US pre-open: Stocks little changed as traders look ahead to Fed minutes

by | Nov 20, 2023

(Sharecast News) – Wall Street Futures were little changed ahead of the bell on Monday as major indices search for direction following a recent hot streak.
As of 1215 GMT, Dow Jones futures were up 0.04%, while S&P 500 and Nasdaq-100 futures had the indices opening 0.03% and 0.09% firmer, respectively.

The Dow closed just 1.81 points higher on Friday, capping off another winning week in what has been a red-hot month for major averages. Last week’s gains were fuelled by tame inflation numbers, giving traders hope that the central bank may soon soften its tough stance on interest rates.

Interactive Investor’s Richard Hunter said: “Markets are continuing to bask in the sunlight of easing monetary conditions, with each of the three major US indices posting gains for the third successive week, resulting in a positive November performance so far.

“The latest inflation data added to hopes that the Federal Reserve could still be on track to engineer a soft landing for the economy, with the consensus firmly of the opinion that the interest rate hiking cycle has now ended. Indeed, traders are already debating the timing of potential interest rate cuts as the next development, with summer currently gaining popularity as a possible return to easier monetary measures.”
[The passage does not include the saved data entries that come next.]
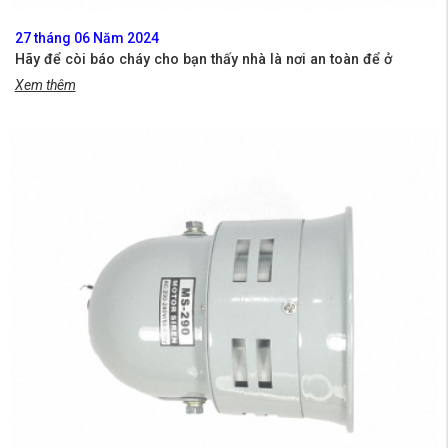
27 tháng 06 Năm 2024
Hãy để còi báo cháy cho bạn thấy nhà là nơi an toàn để ở
Xem thêm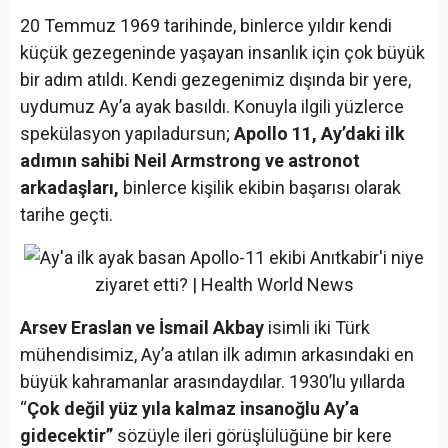
20 Temmuz 1969 tarihinde, binlerce yıldır kendi
küçük gezegeninde yaşayan insanlık için çok büyük
bir adım atıldı. Kendi gezegenimiz dışında bir yere,
uydumuz Ay’a ayak basıldı. Konuyla ilgili yüzlerce
spekülasyon yapıladursun;
Apollo 11, Ay’daki ilk
adımın sahibi Neil Armstrong ve astronot
arkadaşları,
binlerce kişilik ekibin başarısı olarak
tarihe geçti.
Arsev Eraslan ve İsmail Akbay
isimli iki Türk
mühendisimiz, Ay’a atılan ilk adımın arkasındaki en
büyük kahramanlar arasındaydılar. 1930’lu yıllarda
“
Çok değil yüz yıla kalmaz insanoğlu Ay’a
gidecektir”
sözüyle ileri görüşlülüğüne bir kere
Monday will be a quiet day on the Street, with no major economic data scheduled for release. However, in the corporate space, video conferencing giant Zoom will publish its latest set of quarterly earnings after the close of trading.

Also drawing an amount of investor attention, tech giant Microsoft hired ousted OpenAI chief executive Sam Altman to head up its new advanced AI research team. Microsoft chief executive Satya Nadella announced the surprise move on Monday, just days after Altman was forced out of OpenAI.

As far as the rest of the week goes, the Federal Reserve’s meeting minutes will be the main event as the US prepares for Thanksgiving on Thursday. Traders will thumb over the minutes for signs that the Fed has indeed finished its interest rate rising prrogramme following weaker-than-anticipated CPI figures. Elsewhere, existing home sales, durable goods orders, and the University of Michigan’s consumer sentiment index will all be published this week.